We found that the members of the heroes’ tribe immediately considered Russel as the leader of the villain’s tribe which we attribute to the fact that Russel is the only male person in the villain’s tribe. Therefore, the heroes´ tribe members hold a positive prejudice towards men thinking they are more likely to be good leaders than women. There is also evidence of prejudice, discrimination and the use of stereotypes in Survivor. Sandra, a black woman, is not involved in any plans, she feels like a loner and thinks that all members are against her. Because of that, she tries to get in contact with the other team. Moreover, we could see that J.T. believes in a stereotype which makes him think that Russell is a good guy, because he is from Texas.

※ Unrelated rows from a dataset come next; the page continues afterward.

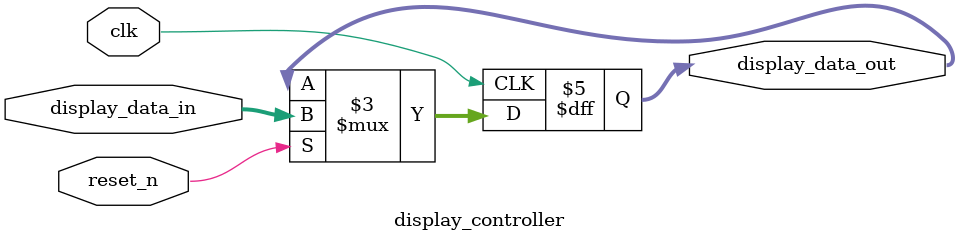
<source format=v>
module display_controller (
    input wire clk,
    input wire reset_n,
    input wire [31:0] display_data_in,
    output wire [31:0] display_data_out
);
    // Placeholder for Display Controller logic
    // Example: Display video or UI data

    always @(posedge clk or negedge reset_n) begin
        if (~reset_n) begin
            // Reset logic
        end else begin
            display_data_out <= display_data_in; // Dummy pass-through
        end
    end
endmodule

</source>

According to his mind-set people from the South are always trustful and have their heart on the right side. We should mention that this trust made him get out of the show, because he trusted Russell.

 

We also found strengths and weaknesses in the group. Their most important strength is that they hold strong bonds with each other to defeat the heroes. This becomes clear at the “In and Yang” tribal council: Russell’s fidelity still lies with the villains. To accomplish their goal of defeating the heroes they are willing to get their hands dirty, for which they have the necessary political and social skills. For example, Russell convinces the heroes to vote Parvati out and gives her immunity at the same time in order to protect Parvati and to vote out JT with only a few votes. This proves to be an effective method. The teams’ weaknesses are their desperate lack of openness, communication and trust. For example, Parvati and Russell both make their schemes without letting one another know so that these very plans could have failed completely and have eventually succeeded due to luck only.

Their problem is that their common wish to stay one group suffers from the fact that nobody articulates this common wish openly which results in betrayal and conflicting strategies. Generally, the members do not always attribute good incentives to their fellows although they have them. We think that telling them what they could do better is very hard, because the general goal is not the survival of the whole group but survival as individuals. So advising the team members to communicate more openly would disregard the fact that such behavior makes them more vulnerable to backstabbing. However, since individual survival cannot be achieved without a certain degree of group survival being accomplished before, they have to find a better balance between these sometimes conflicting goals. From this point of view, we think that their strategy is already very good. What we mentioned above is the only thing we can think of to improve their strategy.